The Kalamazoo River is laced with toxic residue from the paper mills that lined its banks, making it one of the biggest Superfund cleanup sites in the country. Like much of the rest of Michigan, the district has also suffered serious air pollution. The state is implementing a rule that would force power plants, factories and cement kilns to install equipment limiting mercury from their smokestacks. Yet Upton has fought a similar EPA rule at the national level.
“His district is the poster child for why we need EPA,” said Jeff Spoelstra, coordinator of the Kalamazoo River Watershed Council, an environmental group. “And here we are looking at dismantling and weakening EPA’s capabilities?”
Upton’s staff declined to make him available for an interview. But Spencer Abraham, a former U.S. senator from Michigan and President George W. Bush’s first energy secretary, said that in the nearly 30 years he has known Upton, the representative has changed little. “He’s always done what he believes is right,” Abraham said. “I don’t see any inconsistency between who he was then and who he is now.”
Retired Rep. Sherwood Boehlert (R-N.Y.), a former colleague of Upton’s and a strong environmentalist, spoke sympathetically of his predicament.
“I can appreciate the great difficulty he is facing,” Boehlert said. “It’s very difficult because of the undue influence on our present that is the tea party movement, and they have determined that EPA is the enemy and regulation is sinful.”
As late as 2008, Upton fell in the middle of the League of Conservation Voters environmental policy scorecard, because he “supported clean energy tax credits, green building standards, public transportation grants and public lands protections, among other key environmental priorities,” said Navin Nayak, the league’s senior vice president for campaigns.
Upton’s retreat from his old positions began in 2009, according to the league, and accelerated last year when he faced the most serious primary challenge in his career from a tea party candidate. After the midterm election in November, tea party groups and conservatives such as political commentator Rush Limbaugh revolted against his candidacy for Energy and Commerce Committee chairman. His own committee members ran against him.
But Upton quietly built a base that would testify to his conservative priorities.
“A lot of people were against his chairmanship basically because of his older record that showed a moderate line of voting, but he reached out to some leaders in the movement in late November and early December to say, ‘I just want to make sure that we are in tune and I want to make sure to know what you people are thinking,’” said Gene Clem, president of the Southwest Michigan Tea Party Patriots in Kalamazoo. “We wanted to communicate because then we would have input because he heads a very powerful committee. Overall we’re very pleased with what he has done so far.”

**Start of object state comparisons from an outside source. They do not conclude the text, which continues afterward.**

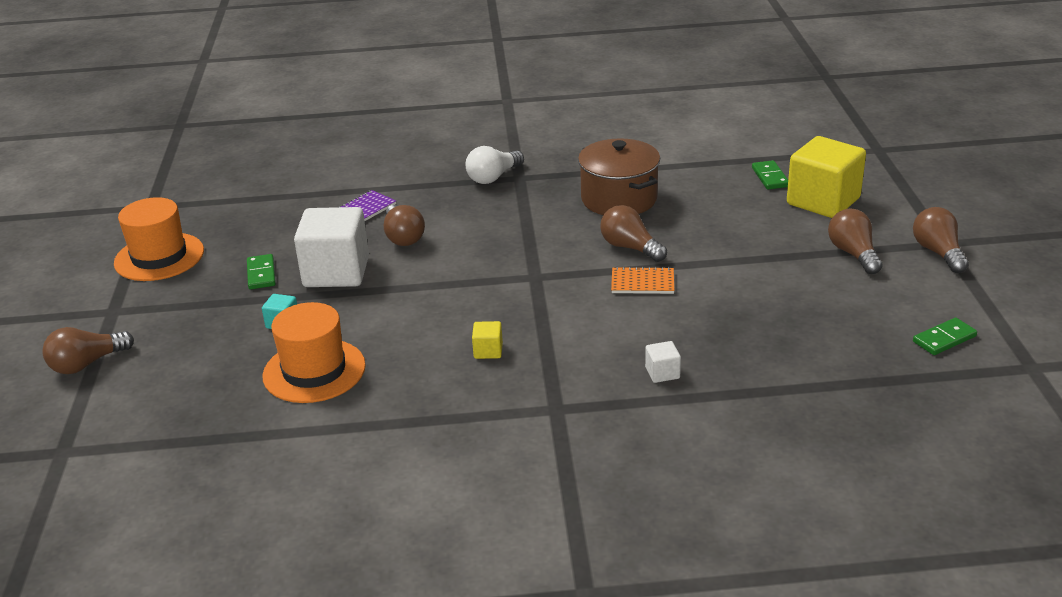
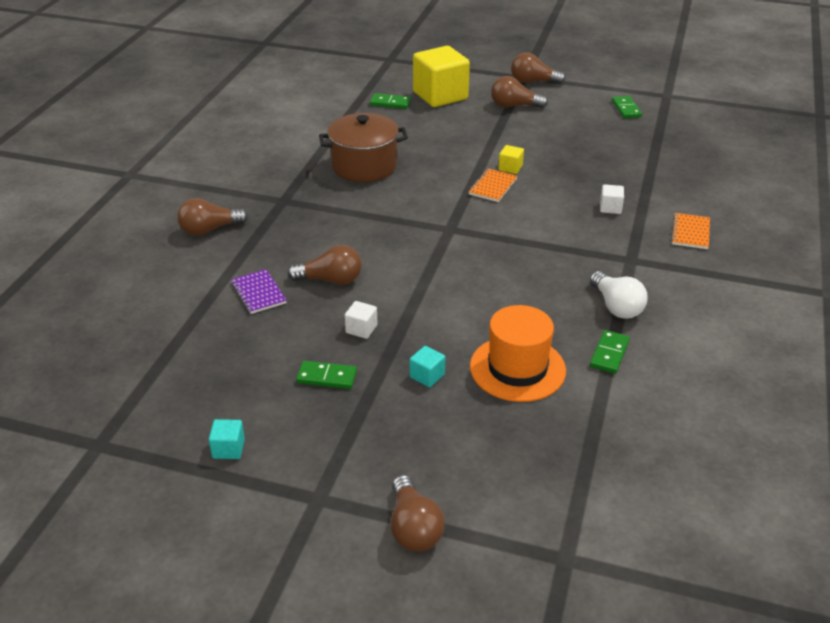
camera: 70 degrees left, 5 degrees up
orange hat [114,197,204,281] -> turquoise cube [209,419,245,459]
white cube [294,207,369,287] -> white cube [344,301,377,339], size x0.42
white light bulb [465,146,524,184] -> white light bulb moved to [590,271,648,319]
yellow cube [472,321,503,359] -> yellow cube moved to [498,145,524,174]
brown light bulb [600,205,667,262] -> brown light bulb moved to [177,198,248,236]
none -> green domino [590,330,630,374]
none -> orange notebook [671,213,710,249]

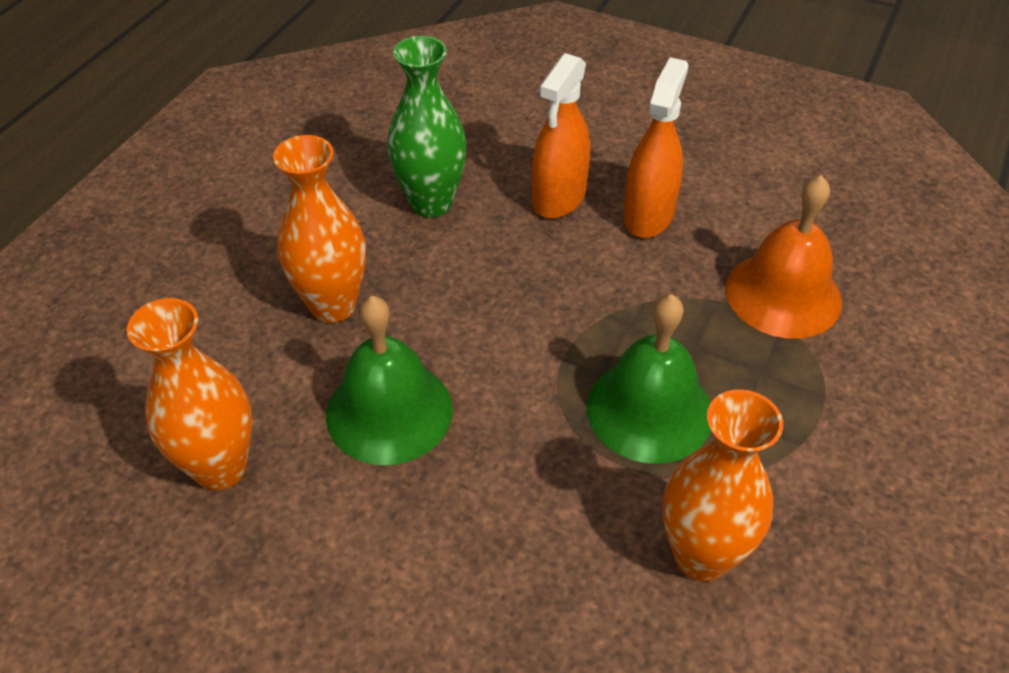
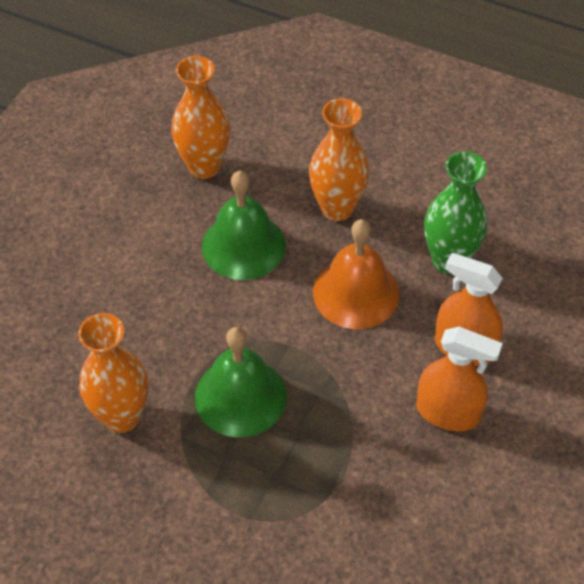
camera: 90 degrees right, 5 degrees up
orange bell [726,175,842,339] -> orange bell moved to [313,219,399,329]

Upon becoming chairman, Upton reassured conservatives by hiring key staffers from the energy industry and libertarian think tanks and focusing the committee on halting EPA rules that would cost coal-burning utilities, refineries and the oil and gas industry billions of dollars in new antipollution equipment.

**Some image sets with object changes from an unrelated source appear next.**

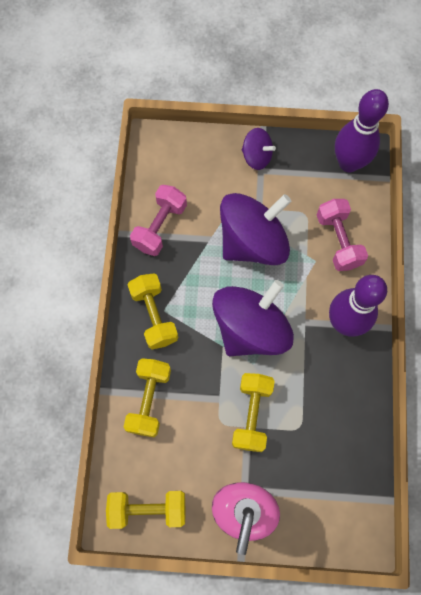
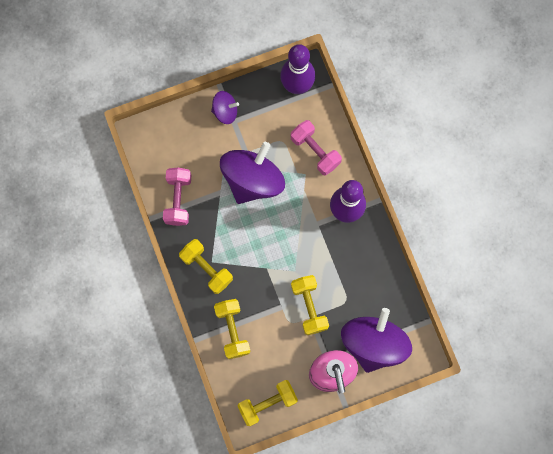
camera: 25 degrees left, 5 degrees up
purple spinning top [212,280,294,356] -> purple spinning top moved to [341,308,412,373]

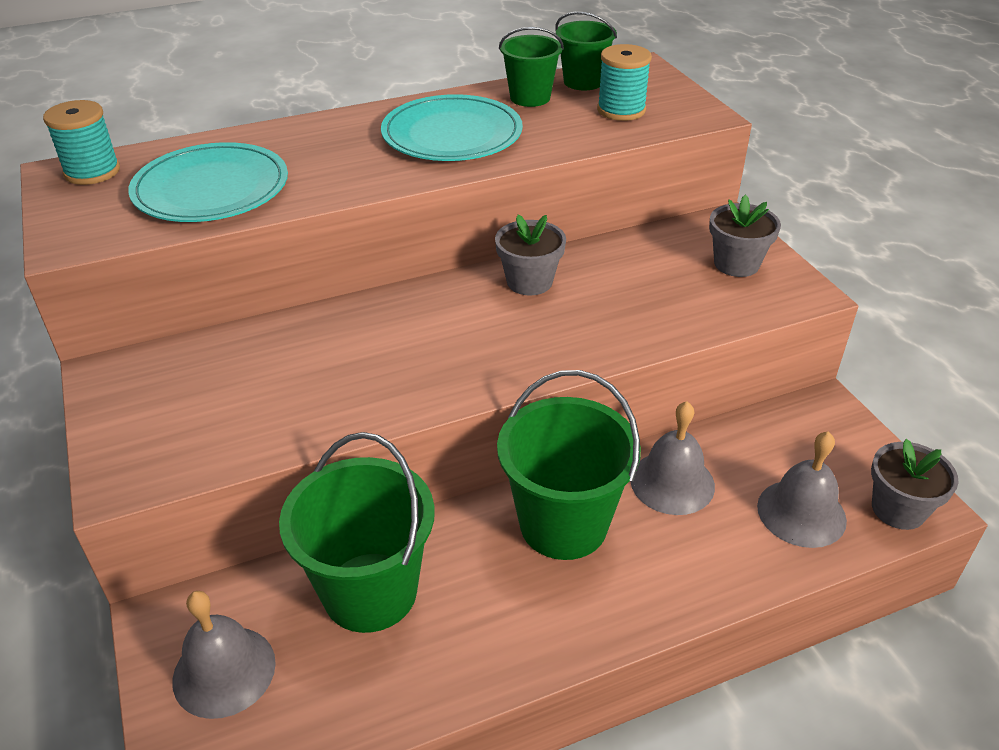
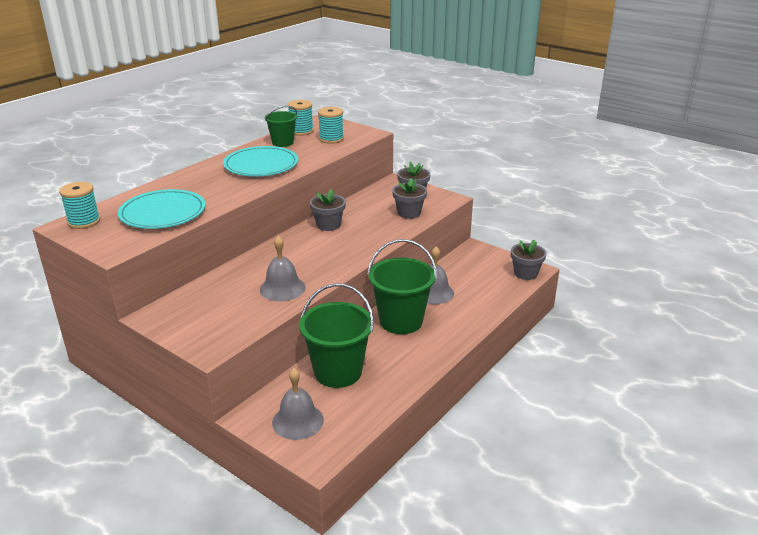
camera: 30 degrees left, 10 degrees down
green bucket [555,12,617,90] -> turquoise spool [288,100,314,136]
grey bell [757,431,847,548] -> grey bell moved to [260,236,306,301]
none -> grey flower pot [392,178,427,219]

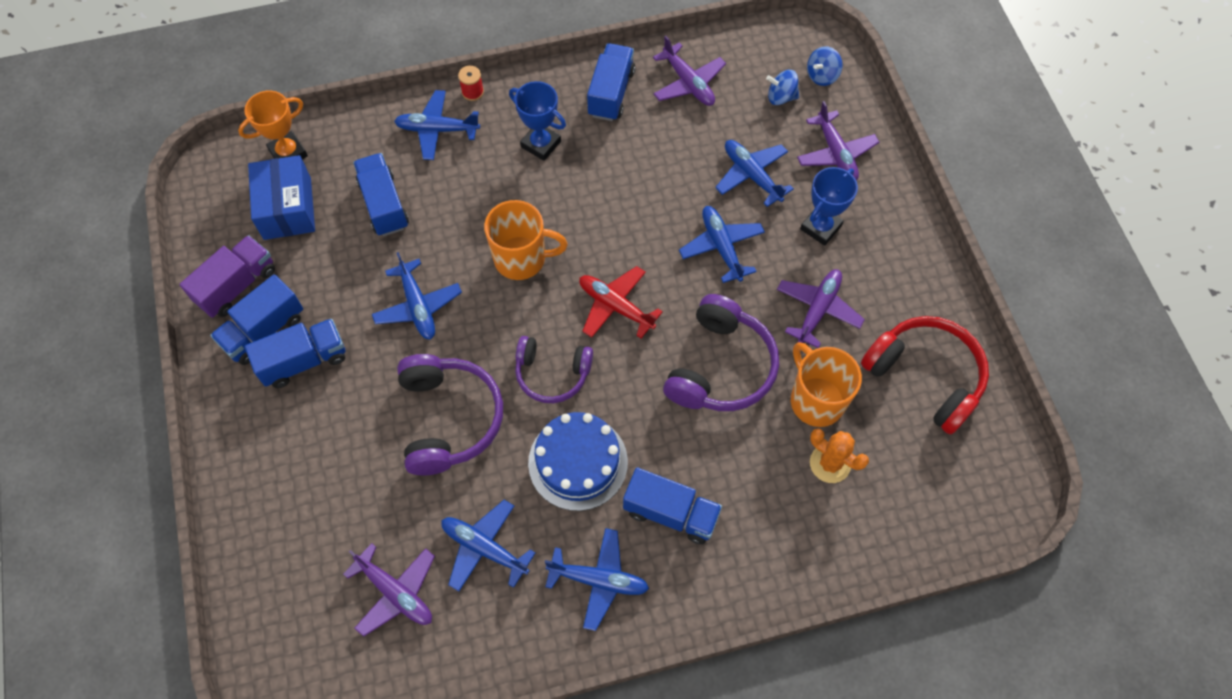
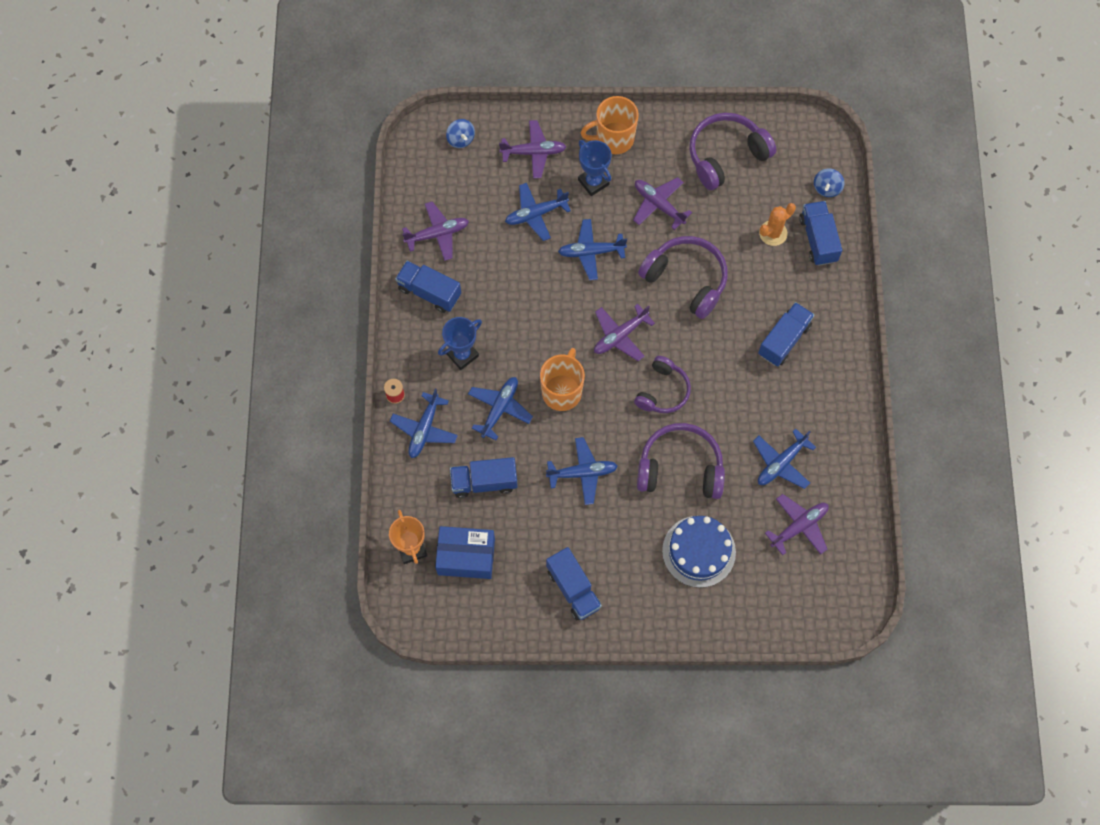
camera: 75 degrees left, 5 degrees up
purple truck [179,235,275,318] -> none
blue truck [245,319,345,388] -> blue truck moved to [799,201,842,266]
blue cake [528,412,628,511] -> blue cake moved to [662,516,736,588]
blue plane [545,528,649,631] -> blue plane moved to [468,377,533,440]
red plane [579,266,663,338] -> purple plane [594,304,655,361]
blue spinning top [766,70,799,105] -> blue spinning top moved to [814,169,844,197]
orange mug [791,342,862,427] -> orange mug moved to [581,96,639,154]
red headphones [861,316,989,434] -> purple headphones [689,113,776,190]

That agenda has won praise from industry, especially as the Obama administration for now pares back its environmental goals.
“There’s a growing consensus in the House and Senate that there is regulatory overreach,” said Karen Harbert, president of the energy institute at the U.S. Chamber of Commerce, a critic of the EPA’s agenda. “The Energy and Commerce Committee’s work has been a very welcome sign by industry that they are taking their mandate seriously.”
But it has also drawn criticism from old allies in Upton’s district.
“One of my disappointments and frustrations is that Fred can really be a strong leader for how we do business and approach the environment,” said Rob Sisson, the former mayor of Sturgis, Mich., and president of Republicans for Environmental Protection. “Fred isn’t acting now, but he is carrying the torch for what the majority in his caucus wants.”